How the increase in COX2 expression is mediated at the transcriptional level is presently not clear. Studies performed in different contexts noted increased COX2 expression when synoviocytes [23] and mast cells [22] were incubated with purified sPLA2 enzyme. In addition, positive feedback regulation of COX2 by PGE2 has been reported [41], and it is therefore tempting to speculate that this might also contribute to linking sPLA2 and COX2 expression in our experimental model. However, at the current stage, it cannot be excluded that other factors or uremic toxins contribute to the induction of COX2 in response to serum from ESRD patients.

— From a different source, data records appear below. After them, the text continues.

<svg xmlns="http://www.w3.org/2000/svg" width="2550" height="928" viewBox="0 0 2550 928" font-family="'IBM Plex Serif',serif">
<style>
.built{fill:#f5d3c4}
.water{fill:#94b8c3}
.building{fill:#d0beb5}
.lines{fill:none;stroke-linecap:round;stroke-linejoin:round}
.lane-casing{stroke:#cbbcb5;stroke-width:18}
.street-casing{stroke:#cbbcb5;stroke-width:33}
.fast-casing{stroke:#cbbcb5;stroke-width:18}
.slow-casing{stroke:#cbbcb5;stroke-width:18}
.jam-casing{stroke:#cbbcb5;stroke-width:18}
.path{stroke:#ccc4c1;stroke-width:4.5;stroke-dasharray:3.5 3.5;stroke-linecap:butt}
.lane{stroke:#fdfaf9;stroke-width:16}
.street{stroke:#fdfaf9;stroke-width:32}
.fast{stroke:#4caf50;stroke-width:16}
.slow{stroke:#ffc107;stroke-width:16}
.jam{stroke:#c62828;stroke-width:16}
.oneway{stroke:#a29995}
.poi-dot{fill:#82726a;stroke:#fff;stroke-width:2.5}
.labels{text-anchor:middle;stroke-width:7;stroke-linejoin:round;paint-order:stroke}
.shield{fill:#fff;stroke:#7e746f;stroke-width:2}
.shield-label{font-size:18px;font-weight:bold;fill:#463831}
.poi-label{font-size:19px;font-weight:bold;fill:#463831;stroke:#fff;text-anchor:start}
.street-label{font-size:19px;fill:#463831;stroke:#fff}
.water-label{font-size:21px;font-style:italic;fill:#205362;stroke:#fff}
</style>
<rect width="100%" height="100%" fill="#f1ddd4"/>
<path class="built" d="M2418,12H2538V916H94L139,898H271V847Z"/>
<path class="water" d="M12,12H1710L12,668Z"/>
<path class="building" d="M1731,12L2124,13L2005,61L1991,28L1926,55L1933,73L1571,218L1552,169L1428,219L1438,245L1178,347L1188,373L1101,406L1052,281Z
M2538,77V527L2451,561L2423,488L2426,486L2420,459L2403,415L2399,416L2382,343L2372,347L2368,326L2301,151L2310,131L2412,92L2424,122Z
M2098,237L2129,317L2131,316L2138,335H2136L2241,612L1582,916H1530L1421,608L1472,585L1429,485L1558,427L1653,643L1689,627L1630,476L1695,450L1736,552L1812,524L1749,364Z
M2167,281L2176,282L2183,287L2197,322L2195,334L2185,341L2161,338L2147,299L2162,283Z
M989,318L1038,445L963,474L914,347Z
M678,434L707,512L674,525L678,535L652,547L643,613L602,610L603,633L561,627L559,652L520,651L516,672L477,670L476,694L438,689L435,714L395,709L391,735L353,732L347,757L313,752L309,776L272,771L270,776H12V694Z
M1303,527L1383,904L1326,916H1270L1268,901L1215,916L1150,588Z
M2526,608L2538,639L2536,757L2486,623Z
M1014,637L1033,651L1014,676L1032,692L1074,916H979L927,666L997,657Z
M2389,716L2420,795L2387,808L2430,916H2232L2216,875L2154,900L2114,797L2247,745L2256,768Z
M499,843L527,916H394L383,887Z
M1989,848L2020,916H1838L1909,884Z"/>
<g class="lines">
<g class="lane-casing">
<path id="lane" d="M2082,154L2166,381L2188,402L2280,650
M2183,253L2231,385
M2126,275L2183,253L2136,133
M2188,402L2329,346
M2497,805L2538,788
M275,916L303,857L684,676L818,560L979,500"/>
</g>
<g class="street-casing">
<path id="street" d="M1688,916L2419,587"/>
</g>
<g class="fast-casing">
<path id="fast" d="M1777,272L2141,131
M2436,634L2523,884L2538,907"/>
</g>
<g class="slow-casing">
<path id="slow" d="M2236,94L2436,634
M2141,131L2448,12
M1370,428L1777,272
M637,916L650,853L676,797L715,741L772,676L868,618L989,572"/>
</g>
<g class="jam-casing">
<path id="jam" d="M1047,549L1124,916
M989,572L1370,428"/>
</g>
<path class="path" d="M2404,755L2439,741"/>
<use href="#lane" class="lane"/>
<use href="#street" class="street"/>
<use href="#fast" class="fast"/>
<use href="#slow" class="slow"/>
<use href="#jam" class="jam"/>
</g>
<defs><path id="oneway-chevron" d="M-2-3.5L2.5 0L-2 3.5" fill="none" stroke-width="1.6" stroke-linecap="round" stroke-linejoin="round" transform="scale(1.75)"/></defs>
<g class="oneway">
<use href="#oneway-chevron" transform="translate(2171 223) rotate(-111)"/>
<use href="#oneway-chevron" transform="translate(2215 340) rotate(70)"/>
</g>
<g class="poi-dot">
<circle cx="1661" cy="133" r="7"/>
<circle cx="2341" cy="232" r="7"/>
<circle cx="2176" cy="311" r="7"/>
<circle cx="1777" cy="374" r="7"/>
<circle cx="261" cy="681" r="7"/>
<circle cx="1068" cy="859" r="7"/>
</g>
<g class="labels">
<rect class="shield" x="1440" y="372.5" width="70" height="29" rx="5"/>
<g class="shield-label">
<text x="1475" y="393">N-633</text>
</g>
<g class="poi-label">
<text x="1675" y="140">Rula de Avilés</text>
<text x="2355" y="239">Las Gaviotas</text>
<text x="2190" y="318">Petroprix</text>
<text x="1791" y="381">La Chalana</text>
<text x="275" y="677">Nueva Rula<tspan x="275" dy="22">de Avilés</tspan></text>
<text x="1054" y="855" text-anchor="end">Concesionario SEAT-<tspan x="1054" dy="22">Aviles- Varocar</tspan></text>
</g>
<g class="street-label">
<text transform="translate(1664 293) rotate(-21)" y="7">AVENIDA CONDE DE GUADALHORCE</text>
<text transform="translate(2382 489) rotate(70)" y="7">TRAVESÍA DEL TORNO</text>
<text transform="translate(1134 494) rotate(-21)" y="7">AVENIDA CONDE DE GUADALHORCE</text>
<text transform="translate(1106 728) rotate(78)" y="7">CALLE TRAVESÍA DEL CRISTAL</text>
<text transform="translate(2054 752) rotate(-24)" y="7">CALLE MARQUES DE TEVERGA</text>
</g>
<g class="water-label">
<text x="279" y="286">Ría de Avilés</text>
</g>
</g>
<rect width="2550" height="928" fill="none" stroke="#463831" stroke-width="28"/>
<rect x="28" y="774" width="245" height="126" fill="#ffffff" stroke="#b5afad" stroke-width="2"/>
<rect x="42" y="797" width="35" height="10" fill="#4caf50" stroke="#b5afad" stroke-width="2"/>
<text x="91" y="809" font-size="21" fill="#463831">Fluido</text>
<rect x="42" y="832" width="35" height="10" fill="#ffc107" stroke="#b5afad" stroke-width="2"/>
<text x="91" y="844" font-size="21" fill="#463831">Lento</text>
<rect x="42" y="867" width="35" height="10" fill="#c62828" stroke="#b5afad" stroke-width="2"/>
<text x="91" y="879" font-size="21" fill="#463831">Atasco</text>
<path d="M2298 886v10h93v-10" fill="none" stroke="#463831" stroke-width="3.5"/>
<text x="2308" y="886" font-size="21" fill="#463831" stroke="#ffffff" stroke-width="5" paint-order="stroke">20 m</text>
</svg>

In summary, we provide the first evidence for a dramatic increase in plasma sPLA2 levels as well as enzymatic activity in patients with ESRD tightly correlated with oxidative stress. Human sPLA2 expression in transgenic mice resulted in a COX2-dependent increase in ROS generation within the vascular wall and reduced endothelial capacity. Therefore, pharmacological inhibition of sPLA2 in patients with ESRD might represent a novel therapeutic strategy to decrease the oxidative burden in this high-risk patient group, conceivably translating into a reduction of cardiovascular morbidity and mortality.